CBS News correspondent Debora Patta visited the crash site in Ethiopia, where the plane came down soon after take-off on Tuesday. Huge piles of dirt obscure a huge crater caused by the ill-fated Boeing 737 Max 8’s nosedived into the ground. Mangled pieces of wreckage lie strewn across the site, which is now guarded by armed militia.

The sheer size and depth of the crater in the arid ground give a sense of just how powerful the impact was.

The two “black box” flight recorders of Ethiopian Airlines Flight 302 have been recovered from the wreckage, and will be the focus of the ongoing investigation into why the plane went down.

Patta said the mood around the crash site couldn’t have been more miserable on Tuesday — mangled wreckage everywhere, and in amongst the charred personal belongings of passengers and crew; reminders of the 157 people who died in the crash.

Some of the collected possessions were piled into a large mound. Patta saw a tiny girl’s purple fairy princess dress, a tattered copy of the children’s classic “Anne of Green Gables.” Nearby, a scribbled to-do list with cryptic reminders of important tasks: “book acc in New York City, and organize meetings with delegates next week.”

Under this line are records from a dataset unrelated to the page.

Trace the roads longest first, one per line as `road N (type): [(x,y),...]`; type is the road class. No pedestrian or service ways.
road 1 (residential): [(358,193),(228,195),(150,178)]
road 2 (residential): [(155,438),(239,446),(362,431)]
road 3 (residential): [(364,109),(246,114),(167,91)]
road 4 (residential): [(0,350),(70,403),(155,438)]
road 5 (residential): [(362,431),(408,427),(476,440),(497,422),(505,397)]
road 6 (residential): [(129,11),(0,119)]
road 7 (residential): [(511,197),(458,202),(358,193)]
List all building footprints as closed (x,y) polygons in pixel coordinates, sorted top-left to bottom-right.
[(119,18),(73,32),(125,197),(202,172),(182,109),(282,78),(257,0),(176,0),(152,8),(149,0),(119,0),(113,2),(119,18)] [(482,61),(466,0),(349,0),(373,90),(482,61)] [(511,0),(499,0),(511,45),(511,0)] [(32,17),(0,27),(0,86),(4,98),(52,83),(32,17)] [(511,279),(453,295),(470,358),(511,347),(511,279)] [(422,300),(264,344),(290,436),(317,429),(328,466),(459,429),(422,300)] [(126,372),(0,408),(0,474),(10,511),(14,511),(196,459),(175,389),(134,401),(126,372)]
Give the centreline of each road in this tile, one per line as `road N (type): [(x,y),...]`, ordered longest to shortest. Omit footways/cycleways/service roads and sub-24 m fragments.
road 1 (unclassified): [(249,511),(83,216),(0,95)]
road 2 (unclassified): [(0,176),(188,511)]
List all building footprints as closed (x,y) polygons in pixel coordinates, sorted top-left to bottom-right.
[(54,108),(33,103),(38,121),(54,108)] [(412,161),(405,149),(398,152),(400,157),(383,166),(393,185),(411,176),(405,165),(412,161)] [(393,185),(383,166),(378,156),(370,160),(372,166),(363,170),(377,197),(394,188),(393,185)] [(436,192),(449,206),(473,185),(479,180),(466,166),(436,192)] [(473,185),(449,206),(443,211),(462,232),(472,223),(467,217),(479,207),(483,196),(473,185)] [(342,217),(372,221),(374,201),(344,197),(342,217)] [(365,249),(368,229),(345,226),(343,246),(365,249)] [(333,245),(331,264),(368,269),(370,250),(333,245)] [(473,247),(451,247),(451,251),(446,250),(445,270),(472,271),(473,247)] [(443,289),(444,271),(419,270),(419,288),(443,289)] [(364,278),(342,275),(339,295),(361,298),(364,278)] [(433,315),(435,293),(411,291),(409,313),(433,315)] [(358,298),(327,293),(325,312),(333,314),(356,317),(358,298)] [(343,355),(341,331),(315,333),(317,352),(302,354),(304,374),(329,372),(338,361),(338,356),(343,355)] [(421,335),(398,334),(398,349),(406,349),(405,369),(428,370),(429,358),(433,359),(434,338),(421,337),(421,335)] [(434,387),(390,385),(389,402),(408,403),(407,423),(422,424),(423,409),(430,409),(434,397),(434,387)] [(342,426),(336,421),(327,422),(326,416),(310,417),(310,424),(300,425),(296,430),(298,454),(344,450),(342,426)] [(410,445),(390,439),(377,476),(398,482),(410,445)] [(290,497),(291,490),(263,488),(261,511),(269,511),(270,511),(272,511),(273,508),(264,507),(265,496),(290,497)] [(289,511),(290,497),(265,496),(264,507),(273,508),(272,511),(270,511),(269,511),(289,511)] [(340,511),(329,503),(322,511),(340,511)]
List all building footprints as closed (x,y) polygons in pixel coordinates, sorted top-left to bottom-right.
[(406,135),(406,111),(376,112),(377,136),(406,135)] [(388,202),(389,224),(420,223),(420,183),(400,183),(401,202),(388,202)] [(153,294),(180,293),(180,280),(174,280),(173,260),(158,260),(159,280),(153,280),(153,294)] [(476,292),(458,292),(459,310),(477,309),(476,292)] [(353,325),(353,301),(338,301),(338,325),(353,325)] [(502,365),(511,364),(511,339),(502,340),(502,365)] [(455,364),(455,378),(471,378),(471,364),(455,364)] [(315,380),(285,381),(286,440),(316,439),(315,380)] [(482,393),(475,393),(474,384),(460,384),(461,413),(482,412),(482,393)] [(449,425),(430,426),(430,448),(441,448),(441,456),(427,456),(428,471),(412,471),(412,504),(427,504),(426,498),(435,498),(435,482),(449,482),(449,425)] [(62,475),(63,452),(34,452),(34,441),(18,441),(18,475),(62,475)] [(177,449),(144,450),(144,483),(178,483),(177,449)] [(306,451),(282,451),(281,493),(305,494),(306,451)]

Many of those on board the flight were young people who wanted to change the world. The United Nations lost 21 staff members in the crash — people who worked to improve the lives of others in some of the most troubled spots on Earth.

Crash scene investigators, including a team of Americans, were to comb the area for more answers on Tuesday. Their job: to piece together what happened in the six minutes after take-off that resulted in the devastating scene left on the ground outside Addis Ababa.